━━━━━ SUPPLIED PASSAGE

On Jan 20, 2008, at 7:20 PM, Linus Torvalds wrote:
On Sun, 20 Jan 2008, Steffen Prohaska wrote:
So your test-case does have relatively more overhead (compared to
what got
optimized) than the numbers I quoted.
I cloned the kernel tree and measured these numbers:
Best time before:
$ time git commit >/dev/null
real 0m1.487s
user 0m0.786s
sys 0m0.696s
Best time after:
$ time git commit >/dev/null
real 0m1.087s
user 0m0.578s
sys 0m0.508s
We also do know that while Linux has a very low-overhead lstat(),
the real
problem on OS X has been the memory management, not the filesystem.
We had
some case where the page fault overhead was something like two
orders of
magnitude bigger, didn't we?
(Yeah - just checked. Commit 6d2fa7f1b489c65e677c18eda5c144dbc5d614ab:
"index-pack usage of mmap() is unacceptably slower.."). That took a
minute
on Linux, and an hour on OS X)

━━━━━━━━━━

■ **THE PROBLEM**
In the email thread about git performance on OS X, how long did the index-pack operation take on OS X?

━━━━━ SUPPLIED INFORMATION

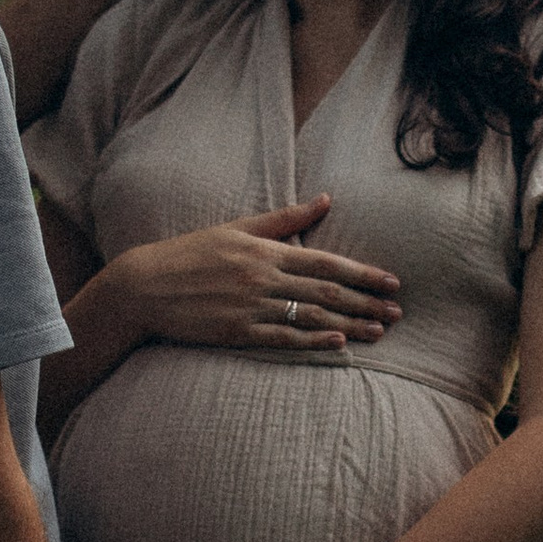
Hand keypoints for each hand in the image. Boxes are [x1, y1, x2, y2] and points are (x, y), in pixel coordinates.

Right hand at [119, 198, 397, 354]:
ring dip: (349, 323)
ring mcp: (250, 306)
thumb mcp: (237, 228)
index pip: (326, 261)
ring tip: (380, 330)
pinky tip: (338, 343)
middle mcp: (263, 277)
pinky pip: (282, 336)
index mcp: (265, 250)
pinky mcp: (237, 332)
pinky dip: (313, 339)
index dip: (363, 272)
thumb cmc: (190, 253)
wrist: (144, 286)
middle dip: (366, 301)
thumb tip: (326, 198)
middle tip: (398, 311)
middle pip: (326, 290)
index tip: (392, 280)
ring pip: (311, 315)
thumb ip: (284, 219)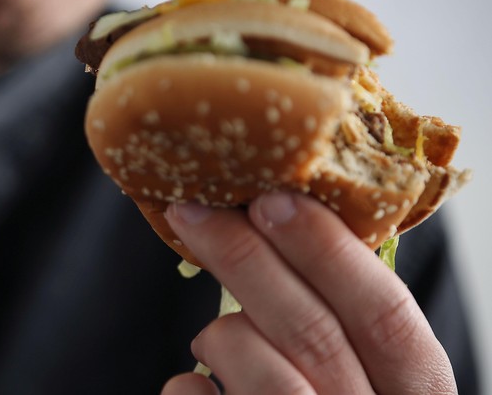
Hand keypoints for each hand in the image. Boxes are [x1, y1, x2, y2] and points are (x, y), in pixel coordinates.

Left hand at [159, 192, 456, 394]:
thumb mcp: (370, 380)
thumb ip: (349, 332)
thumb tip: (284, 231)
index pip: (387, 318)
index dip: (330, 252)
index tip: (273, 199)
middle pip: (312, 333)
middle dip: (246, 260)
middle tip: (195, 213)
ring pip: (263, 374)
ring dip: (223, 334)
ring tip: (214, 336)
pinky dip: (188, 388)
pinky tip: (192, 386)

━━━━━━━━━━
━━━━━ SUPPLIED INFORMATION

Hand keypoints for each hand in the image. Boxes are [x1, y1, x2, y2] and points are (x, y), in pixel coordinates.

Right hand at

━━━━━━━━━━

■ **SOLUTION BELOW**
An hour.